Only one stretch of the data below should be repeated: the lines from the line containing "(dxfimperialunits yes)" through the line containing "(drillshape 1)", inclusive, exactly as they are.
#### Given data ####
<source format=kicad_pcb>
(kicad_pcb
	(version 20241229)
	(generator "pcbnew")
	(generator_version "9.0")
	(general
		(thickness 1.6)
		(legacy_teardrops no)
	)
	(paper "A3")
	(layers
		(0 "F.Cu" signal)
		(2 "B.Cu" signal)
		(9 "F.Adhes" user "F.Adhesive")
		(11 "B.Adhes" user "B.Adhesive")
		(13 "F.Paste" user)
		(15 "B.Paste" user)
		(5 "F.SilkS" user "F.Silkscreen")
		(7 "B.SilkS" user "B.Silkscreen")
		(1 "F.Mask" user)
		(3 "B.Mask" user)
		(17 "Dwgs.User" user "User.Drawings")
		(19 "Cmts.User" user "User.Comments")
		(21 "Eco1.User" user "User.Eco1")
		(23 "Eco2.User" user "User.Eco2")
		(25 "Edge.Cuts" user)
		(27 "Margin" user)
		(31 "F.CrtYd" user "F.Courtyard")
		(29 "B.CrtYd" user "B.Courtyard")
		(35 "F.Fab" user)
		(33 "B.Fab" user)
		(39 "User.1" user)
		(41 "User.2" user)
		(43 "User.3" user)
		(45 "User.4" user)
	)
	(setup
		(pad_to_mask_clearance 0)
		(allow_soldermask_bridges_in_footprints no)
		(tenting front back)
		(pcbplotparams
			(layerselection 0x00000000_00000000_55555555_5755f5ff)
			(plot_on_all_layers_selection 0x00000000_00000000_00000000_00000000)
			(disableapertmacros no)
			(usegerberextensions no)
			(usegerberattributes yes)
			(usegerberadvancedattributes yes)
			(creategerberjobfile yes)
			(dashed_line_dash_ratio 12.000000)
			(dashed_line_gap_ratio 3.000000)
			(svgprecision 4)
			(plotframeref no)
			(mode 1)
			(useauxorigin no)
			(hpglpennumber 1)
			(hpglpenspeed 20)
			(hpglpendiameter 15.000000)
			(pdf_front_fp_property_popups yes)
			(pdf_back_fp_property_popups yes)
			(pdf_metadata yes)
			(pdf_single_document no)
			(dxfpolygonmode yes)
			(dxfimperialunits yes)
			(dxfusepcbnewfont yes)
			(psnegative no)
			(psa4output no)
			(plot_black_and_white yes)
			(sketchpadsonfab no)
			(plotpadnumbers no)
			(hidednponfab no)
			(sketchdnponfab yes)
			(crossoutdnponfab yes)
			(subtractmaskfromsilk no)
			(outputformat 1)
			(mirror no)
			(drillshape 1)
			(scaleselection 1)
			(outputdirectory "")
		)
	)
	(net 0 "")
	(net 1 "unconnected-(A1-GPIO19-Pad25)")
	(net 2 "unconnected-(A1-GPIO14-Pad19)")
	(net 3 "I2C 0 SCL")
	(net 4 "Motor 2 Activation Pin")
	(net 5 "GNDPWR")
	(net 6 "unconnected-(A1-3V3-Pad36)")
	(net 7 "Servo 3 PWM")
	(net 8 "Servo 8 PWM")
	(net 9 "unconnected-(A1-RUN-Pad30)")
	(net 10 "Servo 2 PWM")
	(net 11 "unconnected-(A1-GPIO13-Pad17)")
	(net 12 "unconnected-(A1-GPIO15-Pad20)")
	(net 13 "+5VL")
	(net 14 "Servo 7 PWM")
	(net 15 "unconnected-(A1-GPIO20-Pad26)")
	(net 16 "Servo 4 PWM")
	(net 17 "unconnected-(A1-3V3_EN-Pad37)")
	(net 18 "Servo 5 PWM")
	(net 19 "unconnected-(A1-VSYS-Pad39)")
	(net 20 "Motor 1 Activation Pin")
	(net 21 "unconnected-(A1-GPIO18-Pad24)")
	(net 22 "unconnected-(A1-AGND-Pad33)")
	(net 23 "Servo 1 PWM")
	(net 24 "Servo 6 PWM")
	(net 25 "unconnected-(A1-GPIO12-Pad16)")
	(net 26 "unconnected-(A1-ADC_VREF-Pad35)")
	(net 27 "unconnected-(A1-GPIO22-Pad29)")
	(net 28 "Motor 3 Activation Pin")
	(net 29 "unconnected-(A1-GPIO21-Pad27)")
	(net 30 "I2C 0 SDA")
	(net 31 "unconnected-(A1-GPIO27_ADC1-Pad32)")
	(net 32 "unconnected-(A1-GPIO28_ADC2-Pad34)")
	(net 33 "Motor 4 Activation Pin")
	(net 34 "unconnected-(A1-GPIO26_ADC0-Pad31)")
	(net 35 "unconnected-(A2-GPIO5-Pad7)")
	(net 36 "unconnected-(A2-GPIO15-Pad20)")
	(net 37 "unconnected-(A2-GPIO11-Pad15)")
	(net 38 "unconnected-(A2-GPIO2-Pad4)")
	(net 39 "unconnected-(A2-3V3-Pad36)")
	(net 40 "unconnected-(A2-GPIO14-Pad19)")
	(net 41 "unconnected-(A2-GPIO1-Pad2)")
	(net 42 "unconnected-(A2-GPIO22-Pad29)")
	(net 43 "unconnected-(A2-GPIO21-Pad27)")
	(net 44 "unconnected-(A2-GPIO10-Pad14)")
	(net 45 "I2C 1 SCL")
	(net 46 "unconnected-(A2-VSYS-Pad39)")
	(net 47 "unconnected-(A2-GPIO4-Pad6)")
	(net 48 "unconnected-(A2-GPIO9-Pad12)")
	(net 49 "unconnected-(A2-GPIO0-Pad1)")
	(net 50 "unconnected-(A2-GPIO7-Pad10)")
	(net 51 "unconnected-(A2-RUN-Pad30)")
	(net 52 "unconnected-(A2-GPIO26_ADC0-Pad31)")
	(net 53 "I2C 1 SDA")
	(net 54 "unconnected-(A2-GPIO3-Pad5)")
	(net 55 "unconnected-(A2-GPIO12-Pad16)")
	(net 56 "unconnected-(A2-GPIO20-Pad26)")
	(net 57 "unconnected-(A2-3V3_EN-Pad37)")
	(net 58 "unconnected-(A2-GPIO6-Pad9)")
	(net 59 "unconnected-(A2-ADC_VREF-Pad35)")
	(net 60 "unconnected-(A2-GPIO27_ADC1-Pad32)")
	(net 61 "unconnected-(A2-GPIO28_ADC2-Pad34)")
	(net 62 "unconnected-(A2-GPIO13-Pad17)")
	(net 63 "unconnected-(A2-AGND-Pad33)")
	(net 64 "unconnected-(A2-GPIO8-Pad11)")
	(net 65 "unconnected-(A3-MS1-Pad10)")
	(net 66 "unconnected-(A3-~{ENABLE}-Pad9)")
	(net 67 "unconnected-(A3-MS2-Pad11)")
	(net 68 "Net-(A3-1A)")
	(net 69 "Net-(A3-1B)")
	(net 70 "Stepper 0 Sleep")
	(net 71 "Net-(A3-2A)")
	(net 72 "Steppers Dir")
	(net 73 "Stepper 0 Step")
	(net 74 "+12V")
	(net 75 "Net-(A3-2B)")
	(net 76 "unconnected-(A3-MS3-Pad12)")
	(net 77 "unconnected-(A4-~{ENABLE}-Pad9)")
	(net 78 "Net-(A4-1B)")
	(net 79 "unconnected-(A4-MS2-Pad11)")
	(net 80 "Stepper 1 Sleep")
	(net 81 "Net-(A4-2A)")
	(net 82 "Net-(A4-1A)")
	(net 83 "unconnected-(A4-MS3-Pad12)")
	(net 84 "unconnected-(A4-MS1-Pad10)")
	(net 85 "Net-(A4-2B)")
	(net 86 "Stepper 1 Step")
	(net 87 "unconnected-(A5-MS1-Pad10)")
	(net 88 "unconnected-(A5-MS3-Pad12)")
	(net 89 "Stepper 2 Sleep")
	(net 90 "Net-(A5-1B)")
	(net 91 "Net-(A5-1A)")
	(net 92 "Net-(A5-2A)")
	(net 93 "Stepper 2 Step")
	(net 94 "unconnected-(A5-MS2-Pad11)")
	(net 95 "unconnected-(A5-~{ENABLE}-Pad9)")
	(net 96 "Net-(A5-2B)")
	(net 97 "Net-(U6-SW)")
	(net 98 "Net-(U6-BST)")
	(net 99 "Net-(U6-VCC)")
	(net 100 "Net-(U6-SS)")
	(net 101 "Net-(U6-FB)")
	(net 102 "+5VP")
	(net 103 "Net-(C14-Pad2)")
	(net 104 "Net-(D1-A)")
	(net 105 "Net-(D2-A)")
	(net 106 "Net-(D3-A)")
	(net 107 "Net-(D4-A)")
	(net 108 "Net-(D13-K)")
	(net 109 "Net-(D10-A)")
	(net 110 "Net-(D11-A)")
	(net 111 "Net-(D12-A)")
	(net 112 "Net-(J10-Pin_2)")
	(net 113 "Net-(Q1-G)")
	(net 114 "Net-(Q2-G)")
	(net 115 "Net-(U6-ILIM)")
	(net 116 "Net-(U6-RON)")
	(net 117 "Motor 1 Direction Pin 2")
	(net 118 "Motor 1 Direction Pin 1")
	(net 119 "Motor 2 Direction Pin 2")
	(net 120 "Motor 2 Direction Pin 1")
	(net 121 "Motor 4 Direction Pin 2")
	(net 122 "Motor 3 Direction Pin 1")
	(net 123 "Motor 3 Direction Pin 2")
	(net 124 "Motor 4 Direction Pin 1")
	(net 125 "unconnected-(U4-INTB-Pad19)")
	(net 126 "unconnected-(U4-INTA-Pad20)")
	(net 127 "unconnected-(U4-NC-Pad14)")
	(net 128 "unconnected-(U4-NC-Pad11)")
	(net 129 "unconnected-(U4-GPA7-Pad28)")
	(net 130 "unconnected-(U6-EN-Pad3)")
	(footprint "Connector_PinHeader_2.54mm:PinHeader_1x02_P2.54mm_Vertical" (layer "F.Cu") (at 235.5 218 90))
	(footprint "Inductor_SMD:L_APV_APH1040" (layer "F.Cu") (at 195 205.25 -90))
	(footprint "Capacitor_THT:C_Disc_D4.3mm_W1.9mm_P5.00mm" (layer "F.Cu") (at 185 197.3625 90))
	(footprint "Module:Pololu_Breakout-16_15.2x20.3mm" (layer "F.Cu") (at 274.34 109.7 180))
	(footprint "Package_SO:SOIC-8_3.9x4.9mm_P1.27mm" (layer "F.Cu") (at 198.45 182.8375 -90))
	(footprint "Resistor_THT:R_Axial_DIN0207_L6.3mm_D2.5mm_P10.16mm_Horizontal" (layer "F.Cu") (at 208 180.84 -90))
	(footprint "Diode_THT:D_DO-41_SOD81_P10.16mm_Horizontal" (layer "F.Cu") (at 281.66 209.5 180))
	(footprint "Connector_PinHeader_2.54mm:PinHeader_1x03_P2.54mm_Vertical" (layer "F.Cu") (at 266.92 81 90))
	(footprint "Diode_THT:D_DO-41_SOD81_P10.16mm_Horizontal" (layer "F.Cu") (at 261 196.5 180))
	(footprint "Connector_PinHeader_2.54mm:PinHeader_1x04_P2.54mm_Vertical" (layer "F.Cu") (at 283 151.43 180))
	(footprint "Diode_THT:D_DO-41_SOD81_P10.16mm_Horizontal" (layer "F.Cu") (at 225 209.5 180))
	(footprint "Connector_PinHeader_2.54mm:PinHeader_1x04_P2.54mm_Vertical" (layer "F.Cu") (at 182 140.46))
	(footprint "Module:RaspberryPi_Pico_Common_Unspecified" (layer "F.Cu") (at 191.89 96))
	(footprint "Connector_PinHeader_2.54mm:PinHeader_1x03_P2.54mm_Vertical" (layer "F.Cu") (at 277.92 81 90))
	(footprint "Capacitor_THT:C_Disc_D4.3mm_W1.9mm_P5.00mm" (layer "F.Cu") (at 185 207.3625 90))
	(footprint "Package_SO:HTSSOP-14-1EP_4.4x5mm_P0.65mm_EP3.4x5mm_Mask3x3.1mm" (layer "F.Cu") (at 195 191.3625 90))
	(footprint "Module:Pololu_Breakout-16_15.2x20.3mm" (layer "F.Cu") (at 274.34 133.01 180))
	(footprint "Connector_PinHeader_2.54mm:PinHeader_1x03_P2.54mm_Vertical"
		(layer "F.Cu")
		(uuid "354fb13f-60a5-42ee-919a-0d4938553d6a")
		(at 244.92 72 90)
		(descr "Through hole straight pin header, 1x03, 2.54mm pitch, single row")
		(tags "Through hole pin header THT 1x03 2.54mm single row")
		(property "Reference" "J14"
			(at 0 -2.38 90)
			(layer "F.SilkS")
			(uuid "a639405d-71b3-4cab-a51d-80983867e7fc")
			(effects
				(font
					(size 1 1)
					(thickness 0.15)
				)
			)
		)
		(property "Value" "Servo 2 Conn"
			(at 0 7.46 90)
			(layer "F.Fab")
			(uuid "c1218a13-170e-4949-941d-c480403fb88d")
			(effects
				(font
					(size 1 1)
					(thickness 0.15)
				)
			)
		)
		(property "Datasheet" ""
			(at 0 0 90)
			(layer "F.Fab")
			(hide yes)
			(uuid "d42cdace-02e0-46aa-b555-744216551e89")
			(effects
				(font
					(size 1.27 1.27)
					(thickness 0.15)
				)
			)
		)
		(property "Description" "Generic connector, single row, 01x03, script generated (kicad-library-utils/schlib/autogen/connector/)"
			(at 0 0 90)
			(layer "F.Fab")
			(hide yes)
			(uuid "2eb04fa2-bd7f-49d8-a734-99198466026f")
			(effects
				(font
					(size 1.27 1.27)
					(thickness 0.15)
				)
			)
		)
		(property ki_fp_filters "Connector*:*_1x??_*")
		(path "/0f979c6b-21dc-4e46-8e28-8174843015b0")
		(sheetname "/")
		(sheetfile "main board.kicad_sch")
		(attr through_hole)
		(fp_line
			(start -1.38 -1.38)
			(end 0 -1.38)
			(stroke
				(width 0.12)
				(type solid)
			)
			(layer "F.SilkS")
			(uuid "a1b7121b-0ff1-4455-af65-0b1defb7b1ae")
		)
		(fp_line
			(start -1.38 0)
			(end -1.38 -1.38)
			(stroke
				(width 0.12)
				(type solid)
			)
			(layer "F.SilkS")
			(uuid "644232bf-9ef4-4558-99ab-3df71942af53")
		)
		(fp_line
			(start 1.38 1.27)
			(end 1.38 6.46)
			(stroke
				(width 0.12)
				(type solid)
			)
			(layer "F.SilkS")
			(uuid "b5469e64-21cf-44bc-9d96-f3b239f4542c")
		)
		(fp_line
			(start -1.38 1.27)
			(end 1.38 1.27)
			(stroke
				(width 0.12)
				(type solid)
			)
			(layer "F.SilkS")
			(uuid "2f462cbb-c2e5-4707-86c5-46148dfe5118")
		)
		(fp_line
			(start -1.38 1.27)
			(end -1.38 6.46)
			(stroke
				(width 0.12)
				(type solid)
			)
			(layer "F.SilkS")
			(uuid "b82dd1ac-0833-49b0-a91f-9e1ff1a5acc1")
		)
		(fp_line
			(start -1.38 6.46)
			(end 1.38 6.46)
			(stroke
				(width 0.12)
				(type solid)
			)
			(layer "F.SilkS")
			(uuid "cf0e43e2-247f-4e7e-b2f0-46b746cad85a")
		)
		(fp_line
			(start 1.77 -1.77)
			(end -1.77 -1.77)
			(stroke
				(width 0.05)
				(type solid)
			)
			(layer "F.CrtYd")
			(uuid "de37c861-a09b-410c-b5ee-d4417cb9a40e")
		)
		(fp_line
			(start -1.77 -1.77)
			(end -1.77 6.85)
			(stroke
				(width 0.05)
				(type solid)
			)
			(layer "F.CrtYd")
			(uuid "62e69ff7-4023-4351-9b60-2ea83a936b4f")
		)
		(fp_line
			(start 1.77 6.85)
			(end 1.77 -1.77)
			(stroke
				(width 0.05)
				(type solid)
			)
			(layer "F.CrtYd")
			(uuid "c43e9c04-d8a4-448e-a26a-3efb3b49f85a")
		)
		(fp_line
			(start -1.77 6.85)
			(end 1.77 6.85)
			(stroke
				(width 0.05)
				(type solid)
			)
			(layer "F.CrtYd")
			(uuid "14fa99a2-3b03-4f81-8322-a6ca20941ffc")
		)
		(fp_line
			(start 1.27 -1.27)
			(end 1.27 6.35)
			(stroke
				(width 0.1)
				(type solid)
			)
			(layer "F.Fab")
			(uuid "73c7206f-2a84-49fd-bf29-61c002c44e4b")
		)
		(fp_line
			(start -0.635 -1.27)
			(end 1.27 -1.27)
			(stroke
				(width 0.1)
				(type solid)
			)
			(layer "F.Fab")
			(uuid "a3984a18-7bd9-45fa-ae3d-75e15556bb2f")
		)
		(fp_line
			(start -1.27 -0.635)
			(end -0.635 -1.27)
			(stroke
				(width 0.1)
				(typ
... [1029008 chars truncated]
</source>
####
#### Given data ####
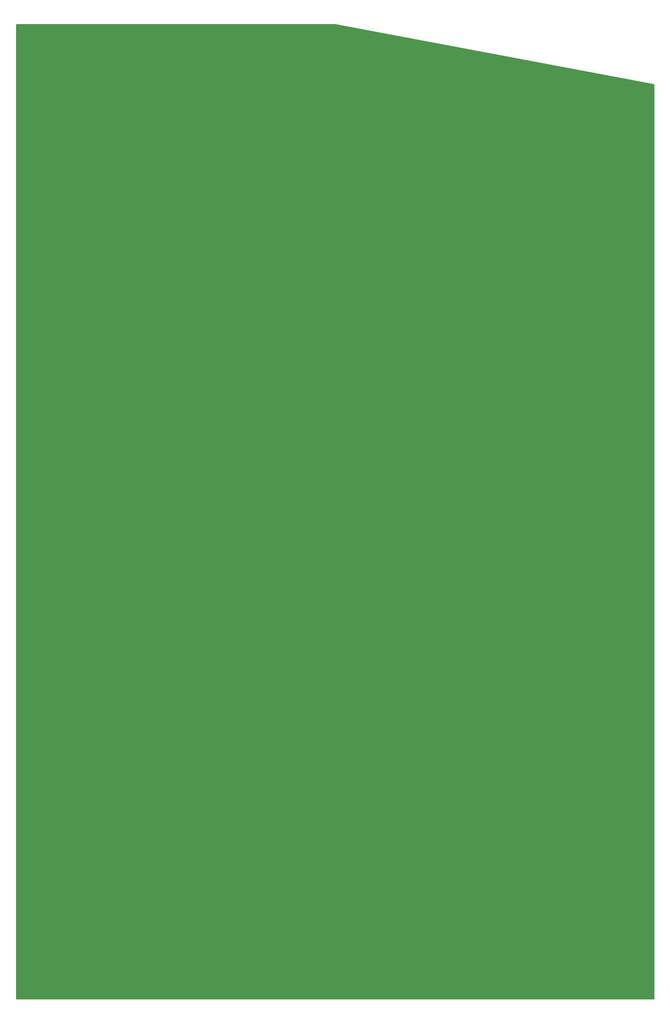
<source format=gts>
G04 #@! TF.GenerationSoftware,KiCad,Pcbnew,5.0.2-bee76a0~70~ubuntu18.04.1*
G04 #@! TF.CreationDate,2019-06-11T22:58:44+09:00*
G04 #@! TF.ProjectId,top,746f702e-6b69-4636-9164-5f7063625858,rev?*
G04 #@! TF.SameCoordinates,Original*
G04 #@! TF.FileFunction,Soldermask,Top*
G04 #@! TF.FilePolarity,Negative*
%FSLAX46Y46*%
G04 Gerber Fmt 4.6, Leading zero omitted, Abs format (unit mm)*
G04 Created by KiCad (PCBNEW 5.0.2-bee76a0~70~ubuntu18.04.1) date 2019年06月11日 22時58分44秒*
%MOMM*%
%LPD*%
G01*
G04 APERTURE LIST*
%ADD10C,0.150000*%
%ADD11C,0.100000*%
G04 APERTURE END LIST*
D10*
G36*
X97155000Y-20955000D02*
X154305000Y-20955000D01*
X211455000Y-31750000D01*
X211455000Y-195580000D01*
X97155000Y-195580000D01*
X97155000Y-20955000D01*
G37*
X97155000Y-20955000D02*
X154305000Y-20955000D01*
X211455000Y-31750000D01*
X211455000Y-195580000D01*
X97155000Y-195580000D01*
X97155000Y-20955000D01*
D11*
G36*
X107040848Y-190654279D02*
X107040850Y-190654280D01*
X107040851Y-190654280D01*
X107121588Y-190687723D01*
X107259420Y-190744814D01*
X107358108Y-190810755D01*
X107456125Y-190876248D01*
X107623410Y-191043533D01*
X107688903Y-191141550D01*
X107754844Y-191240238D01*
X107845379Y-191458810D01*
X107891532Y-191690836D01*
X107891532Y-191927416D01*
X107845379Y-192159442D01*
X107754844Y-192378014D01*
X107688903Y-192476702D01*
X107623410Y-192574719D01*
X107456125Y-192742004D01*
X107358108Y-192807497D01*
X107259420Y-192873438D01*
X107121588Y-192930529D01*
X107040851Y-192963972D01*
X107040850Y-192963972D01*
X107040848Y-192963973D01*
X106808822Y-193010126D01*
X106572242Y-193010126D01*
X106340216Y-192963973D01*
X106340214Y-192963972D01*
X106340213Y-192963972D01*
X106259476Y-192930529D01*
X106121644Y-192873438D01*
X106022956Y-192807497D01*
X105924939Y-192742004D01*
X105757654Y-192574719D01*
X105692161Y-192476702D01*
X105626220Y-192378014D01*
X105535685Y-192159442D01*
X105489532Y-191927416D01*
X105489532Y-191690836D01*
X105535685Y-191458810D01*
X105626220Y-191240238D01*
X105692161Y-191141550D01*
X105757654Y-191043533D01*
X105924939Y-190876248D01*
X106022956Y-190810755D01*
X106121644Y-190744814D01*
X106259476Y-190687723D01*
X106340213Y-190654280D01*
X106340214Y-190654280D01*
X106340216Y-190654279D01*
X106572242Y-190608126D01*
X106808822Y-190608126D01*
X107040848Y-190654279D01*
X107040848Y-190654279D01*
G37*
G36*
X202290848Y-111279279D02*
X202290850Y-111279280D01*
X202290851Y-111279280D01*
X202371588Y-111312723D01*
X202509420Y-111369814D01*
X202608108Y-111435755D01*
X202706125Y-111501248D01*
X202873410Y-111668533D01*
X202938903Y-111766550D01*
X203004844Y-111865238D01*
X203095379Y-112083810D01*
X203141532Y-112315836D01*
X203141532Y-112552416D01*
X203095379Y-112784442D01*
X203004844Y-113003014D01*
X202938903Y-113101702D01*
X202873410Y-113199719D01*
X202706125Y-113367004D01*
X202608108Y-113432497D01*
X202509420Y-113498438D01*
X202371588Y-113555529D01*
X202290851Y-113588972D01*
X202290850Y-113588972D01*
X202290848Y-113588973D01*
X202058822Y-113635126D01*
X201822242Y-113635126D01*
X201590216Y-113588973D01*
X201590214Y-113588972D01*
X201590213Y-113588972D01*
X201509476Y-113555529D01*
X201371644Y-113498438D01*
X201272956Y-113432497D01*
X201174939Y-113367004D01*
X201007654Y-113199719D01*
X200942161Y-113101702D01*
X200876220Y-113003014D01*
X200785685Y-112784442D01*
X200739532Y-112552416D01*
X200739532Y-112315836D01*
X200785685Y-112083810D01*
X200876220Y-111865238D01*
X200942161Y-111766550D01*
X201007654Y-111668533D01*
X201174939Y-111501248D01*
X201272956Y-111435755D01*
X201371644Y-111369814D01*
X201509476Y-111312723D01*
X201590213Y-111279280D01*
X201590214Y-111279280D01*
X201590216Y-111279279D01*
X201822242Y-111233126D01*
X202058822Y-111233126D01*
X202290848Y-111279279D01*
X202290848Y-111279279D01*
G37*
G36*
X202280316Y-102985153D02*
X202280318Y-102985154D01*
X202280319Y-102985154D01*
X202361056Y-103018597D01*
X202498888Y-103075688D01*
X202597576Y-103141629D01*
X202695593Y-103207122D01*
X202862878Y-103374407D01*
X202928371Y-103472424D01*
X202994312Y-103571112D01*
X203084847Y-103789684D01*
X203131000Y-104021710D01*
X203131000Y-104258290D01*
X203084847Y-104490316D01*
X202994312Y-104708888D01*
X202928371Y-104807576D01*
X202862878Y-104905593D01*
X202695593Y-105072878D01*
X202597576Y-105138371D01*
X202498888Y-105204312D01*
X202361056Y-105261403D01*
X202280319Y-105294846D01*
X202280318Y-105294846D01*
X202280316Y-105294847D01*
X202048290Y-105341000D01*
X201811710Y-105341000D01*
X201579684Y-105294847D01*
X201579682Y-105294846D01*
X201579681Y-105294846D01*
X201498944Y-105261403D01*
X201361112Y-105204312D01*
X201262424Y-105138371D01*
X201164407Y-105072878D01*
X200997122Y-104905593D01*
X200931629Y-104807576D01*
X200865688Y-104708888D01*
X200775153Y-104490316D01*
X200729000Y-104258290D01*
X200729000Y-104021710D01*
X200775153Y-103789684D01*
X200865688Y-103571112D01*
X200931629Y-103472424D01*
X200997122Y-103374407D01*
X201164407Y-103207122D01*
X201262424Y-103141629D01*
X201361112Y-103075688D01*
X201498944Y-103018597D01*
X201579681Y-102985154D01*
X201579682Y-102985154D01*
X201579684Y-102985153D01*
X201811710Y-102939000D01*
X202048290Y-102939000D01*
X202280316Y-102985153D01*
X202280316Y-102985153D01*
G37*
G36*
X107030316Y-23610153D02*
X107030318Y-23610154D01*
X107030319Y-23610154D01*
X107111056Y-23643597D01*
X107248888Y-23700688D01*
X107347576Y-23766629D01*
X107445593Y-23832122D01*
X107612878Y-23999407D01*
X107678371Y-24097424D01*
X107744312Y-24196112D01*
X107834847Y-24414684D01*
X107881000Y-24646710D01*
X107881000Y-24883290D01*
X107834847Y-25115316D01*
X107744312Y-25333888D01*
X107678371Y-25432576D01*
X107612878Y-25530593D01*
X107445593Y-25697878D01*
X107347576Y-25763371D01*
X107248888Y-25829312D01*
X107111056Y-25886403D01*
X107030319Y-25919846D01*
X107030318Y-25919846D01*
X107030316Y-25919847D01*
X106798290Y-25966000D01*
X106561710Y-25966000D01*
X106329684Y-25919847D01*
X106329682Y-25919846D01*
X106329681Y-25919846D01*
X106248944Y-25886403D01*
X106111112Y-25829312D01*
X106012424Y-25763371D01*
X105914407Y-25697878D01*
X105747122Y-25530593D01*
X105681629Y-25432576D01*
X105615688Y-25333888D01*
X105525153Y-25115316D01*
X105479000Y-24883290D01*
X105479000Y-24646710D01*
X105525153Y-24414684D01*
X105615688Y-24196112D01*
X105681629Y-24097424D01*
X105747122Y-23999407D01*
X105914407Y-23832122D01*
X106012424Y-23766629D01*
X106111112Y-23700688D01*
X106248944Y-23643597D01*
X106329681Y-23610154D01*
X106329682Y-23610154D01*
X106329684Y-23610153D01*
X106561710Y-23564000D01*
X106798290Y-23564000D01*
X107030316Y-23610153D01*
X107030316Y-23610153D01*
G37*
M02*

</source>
####
• [Response]:
			(dxfimperialunits yes)
			(dxfusepcbnewfont yes)
			(psnegative no)
			(psa4output no)
			(plot_black_and_white yes)
			(sketchpadsonfab no)
			(plotpadnumbers no)
			(hidednponfab no)
			(sketchdnponfab yes)
			(crossoutdnponfab yes)
			(subtractmaskfromsilk no)
			(outputformat 1)
			(mirror no)
			(drillshape 1)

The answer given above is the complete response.